### Instructions to follow
Print the text of every entry below character for character, omitting the pictures from your output.

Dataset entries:
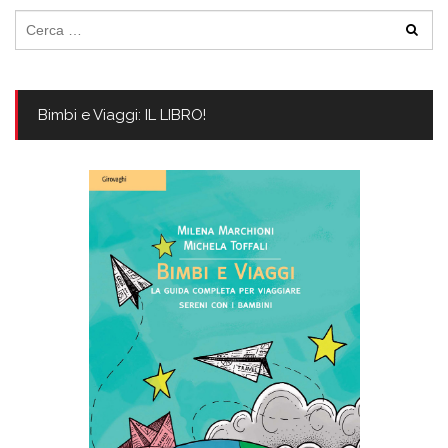
Ricerca
per:
Bimbi e Viaggi: IL LIBRO!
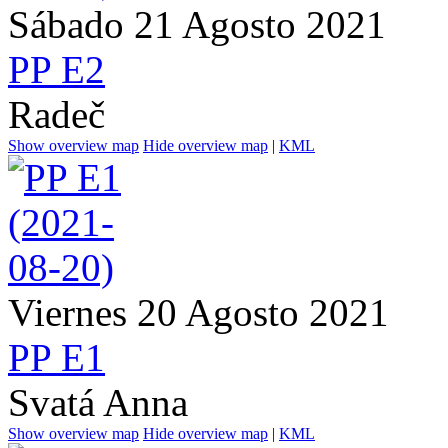
Sábado 21 Agosto 2021
PP E2
Radeč
Show overview map
Hide overview map
|
KML
Viernes 20 Agosto 2021
PP E1
Svatá Anna
Show overview map
Hide overview map
|
KML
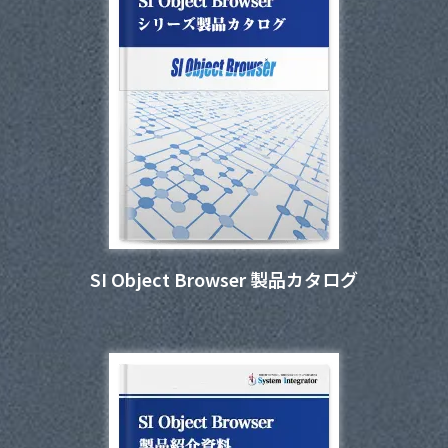
SI Object Browser 製品カタログ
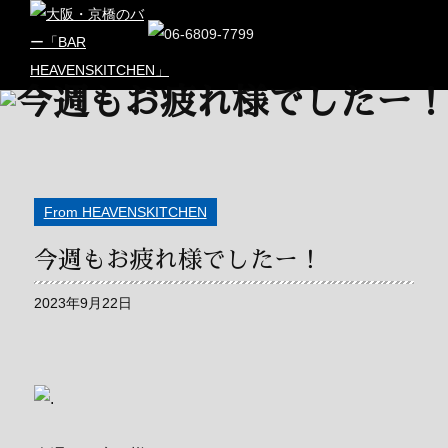
From HEAVENSKITCHEN
今週もお疲れ様でしたー！
2023年9月22日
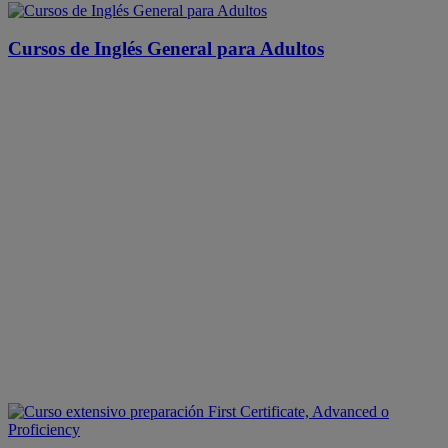
Cursos de Inglés General para Adultos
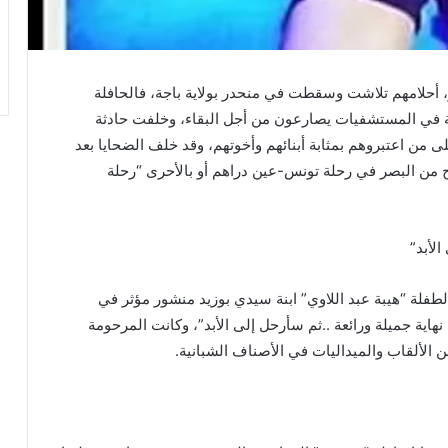
لزهور، أحلامهم تلاشت وسقطت في منحدر بولاية باجة، فالحافلة
وتركت البقية في المستشفيات يصارعون من أجل البقاء، وخلفت حادثة
من اعتبروهم بمثابة أبنائهم وأخوتهم، وقد خلف الضحايا بعد
 من البصر في رحلة تونس-عين دراهم أو بالأحرى “رحلة
لأبد”
فلة “هيبة عبد اللاوي” ابنة سيدي بوزيد منشور مؤثر في
اية جميلة ورائعة ..ثم سأرحل إلى الأبد”، وكانت المرحومة
 الألقاب والميداليات في الأصناف الشبانية.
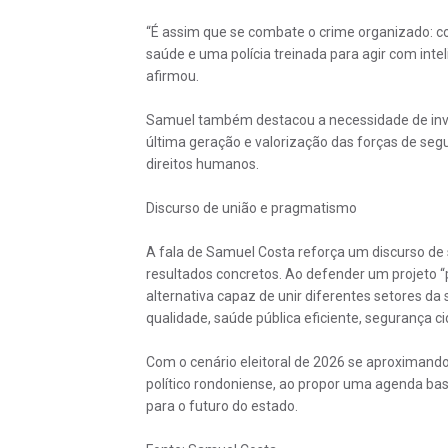
“É assim que se combate o crime organizado: com
saúde e uma polícia treinada para agir com intel
afirmou.
Samuel também destacou a necessidade de inves
última geração e valorização das forças de seg
direitos humanos.
Discurso de união e pragmatismo
A fala de Samuel Costa reforça um discurso de
resultados concretos. Ao defender um projeto 
alternativa capaz de unir diferentes setores d
qualidade, saúde pública eficiente, segurança ci
Com o cenário eleitoral de 2026 se aproximando
político rondoniense, ao propor uma agenda bas
para o futuro do estado.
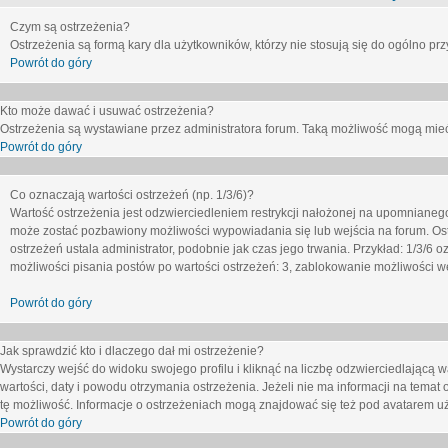
Czym są ostrzeżenia?
Ostrzeżenia są formą kary dla użytkowników, którzy nie stosują się do ogólno pr
Powrót do góry
Kto może dawać i usuwać ostrzeżenia?
Ostrzeżenia są wystawiane przez administratora forum. Taką możliwość mogą mieć
Powrót do góry
Co oznaczają wartości ostrzeżeń (np. 1/3/6)?
Wartość ostrzeżenia jest odzwierciedleniem restrykcji nałożonej na upomnianeg
może zostać pozbawiony możliwości wypowiadania się lub wejścia na forum. Ost
ostrzeżeń ustala administrator, podobnie jak czas jego trwania. Przykład: 1/3/6
możliwości pisania postów po wartości ostrzeżeń: 3, zablokowanie możliwości we
Powrót do góry
Jak sprawdzić kto i dlaczego dał mi ostrzeżenie?
Wystarczy wejść do widoku swojego profilu i kliknąć na liczbę odzwierciedlającą w
wartości, daty i powodu otrzymania ostrzeżenia. Jeżeli nie ma informacji na temat 
tę możliwość. Informacje o ostrzeżeniach mogą znajdować się też pod avatarem uż
Powrót do góry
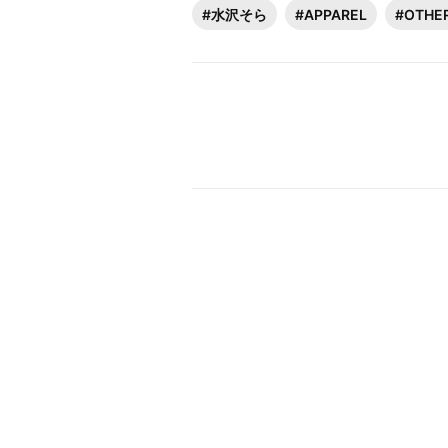
#水沢そら
#APPAREL
#OTHE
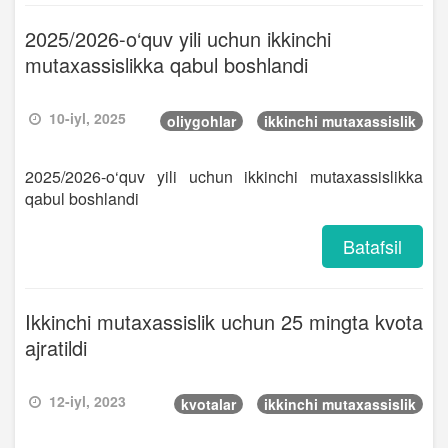
2025/2026-o‘quv yili uchun ikkinchi
mutaxassislikka qabul boshlandi
10-iyl, 2025
oliygohlar
ikkinchi mutaxassislik
2025/2026-o‘quv yili uchun ikkinchi mutaxassislikka
qabul boshlandi
Batafsil
Ikkinchi mutaxassislik uchun 25 mingta kvota
ajratildi
12-iyl, 2023
kvotalar
ikkinchi mutaxassislik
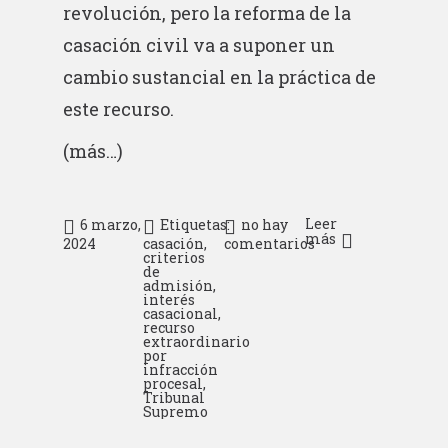
revolución, pero la reforma de la
casación civil va a suponer un
cambio sustancial en la práctica de
este recurso.
(más…)
Leer
6 marzo,
Etiquetas:
no hay
más
2024
casación
,
comentarios
criterios
de
admisión
,
interés
casacional
,
recurso
extraordinario
por
infracción
procesal
,
Tribunal
Supremo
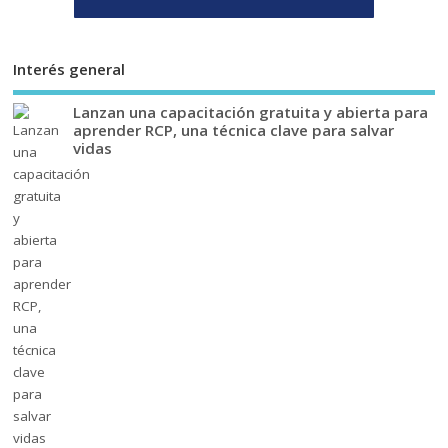
Interés general
Lanzan una capacitación gratuita y abierta para
aprender RCP, una técnica clave para salvar
vidas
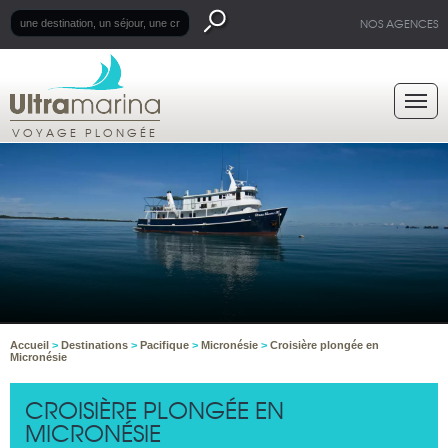
NOS AGENCES
VOYAGE PLONGÉE
Accueil
>
Destinations
>
Pacifique
>
Micronésie
>
Croisière plongée en
Micronésie
CROISIÈRE PLONGÉE EN
MICRONÉSIE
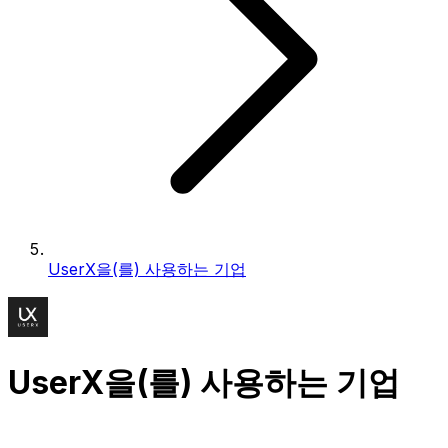
UserX을(를) 사용하는 기업
UserX을(를) 사용하는 기업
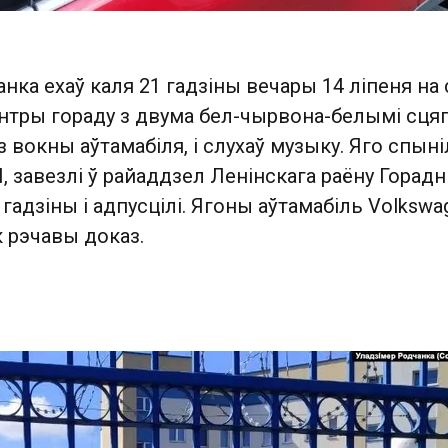
нка ехаў каля 21 гадзіны вечары 14 ліпеня на 
энтры гораду з двума бел-чырвона-белымі сцяг
 вокны аўтамабіля, і слухаў музыку. Яго спыні
, завезлі ў райаддзел Ленінскага раёну Горадні
гадзіны і адпусцілі. Ягоны аўтамабіль Volkswa
к рэчавы доказ.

### Solution
Ricerca
per:
Bimbi e Viaggi: IL LIBRO!
Sábado 21 Agosto 2021
PP E2
Radeč
Show overview map
Hide overview map
|
KML
Viernes 20 Agosto 2021
PP E1
Svatá Anna
Show overview map
Hide overview map
|
KML
SI Object Browser 製品カタログ
From HEAVENSKITCHEN
今週もお疲れ様でしたー！
2023年9月22日
Cursos de Inglés General para Adultos
لزهور، أحلامهم تلاشت وسقطت في منحدر بولاية باجة، فالحافلة
وتركت البقية في المستشفيات يصارعون من أجل البقاء، وخلفت حادثة
من اعتبروهم بمثابة أبنائهم وأخوتهم، وقد خلف الضحايا بعد
 من البصر في رحلة تونس-عين دراهم أو بالأحرى “رحلة
لأبد”
فلة “هيبة عبد اللاوي” ابنة سيدي بوزيد منشور مؤثر في
اية جميلة ورائعة ..ثم سأرحل إلى الأبد”، وكانت المرحومة
 الألقاب والميداليات في الأصناف الشبانية.
“É assim que se combate o crime organizado: com
saúde e uma polícia treinada para agir com intel
afirmou.
Samuel também destacou a necessidade de inves
última geração e valorização das forças de seg
direitos humanos.
Discurso de união e pragmatismo
A fala de Samuel Costa reforça um discurso de
resultados concretos. Ao defender um projeto 
alternativa capaz de unir diferentes setores d
qualidade, saúde pública eficiente, segurança ci
Com o cenário eleitoral de 2026 se aproximando
político rondoniense, ao propor uma agenda bas
para o futuro do estado.
Czym są ostrzeżenia?
Ostrzeżenia są formą kary dla użytkowników, którzy nie stosują się do ogólno pr
Powrót do góry
Kto może dawać i usuwać ostrzeżenia?
Ostrzeżenia są wystawiane przez administratora forum. Taką możliwość mogą mieć
Powrót do góry
Co oznaczają wartości ostrzeżeń (np. 1/3/6)?
Wartość ostrzeżenia jest odzwierciedleniem restrykcji nałożonej na upomnianeg
może zostać pozbawiony możliwości wypowiadania się lub wejścia na forum. Ost
ostrzeżeń ustala administrator, podobnie jak czas jego trwania. Przykład: 1/3/6
możliwości pisania postów po wartości ostrzeżeń: 3, zablokowanie możliwości we
Powrót do góry
Jak sprawdzić kto i dlaczego dał mi ostrzeżenie?
Wystarczy wejść do widoku swojego profilu i kliknąć na liczbę odzwierciedlającą w
wartości, daty i powodu otrzymania ostrzeżenia. Jeżeli nie ma informacji na temat 
tę możliwość. Informacje o ostrzeżeniach mogą znajdować się też pod avatarem uż
Powrót do góry
#水沢そら
#APPAREL
#OTHE
2025/2026-o‘quv yili uchun ikkinchi
mutaxassislikka qabul boshlandi
10-iyl, 2025
oliygohlar
ikkinchi mutaxassislik
2025/2026-o‘quv yili uchun ikkinchi mutaxassislikka
qabul boshlandi
Batafsil
Ikkinchi mutaxassislik uchun 25 mingta kvota
ajratildi
12-iyl, 2023
kvotalar
ikkinchi mutaxassislik
revolución, pero la reforma de la
casación civil va a suponer un
cambio sustancial en la práctica de
este recurso.
(más…)
Leer
6 marzo,
Etiquetas:
no hay
más
2024
casación
,
comentarios
criterios
de
admisión
,
interés
casacional
,
recurso
extraordinario
por
infracción
procesal
,
Tribunal
Supremo
Interés general
Lanzan una capacitación gratuita y abierta para
aprender RCP, una técnica clave para salvar
vidas
NOS AGENCES
VOYAGE PLONGÉE
Accueil
>
Destinations
>
Pacifique
>
Micronésie
>
Croisière plongée en
Micronésie
CROISIÈRE PLONGÉE EN
MICRONÉSIE
UserX을(를) 사용하는 기업
UserX을(를) 사용하는 기업
нка ехаў каля 21 гадзіны вечары 14 ліпеня на 
энтры гораду з двума бел-чырвона-белымі сцяг
 вокны аўтамабіля, і слухаў музыку. Яго спыні
, завезлі ў райаддзел Ленінскага раёну Горадні
гадзіны і адпусцілі. Ягоны аўтамабіль Volkswa
к рэчавы доказ.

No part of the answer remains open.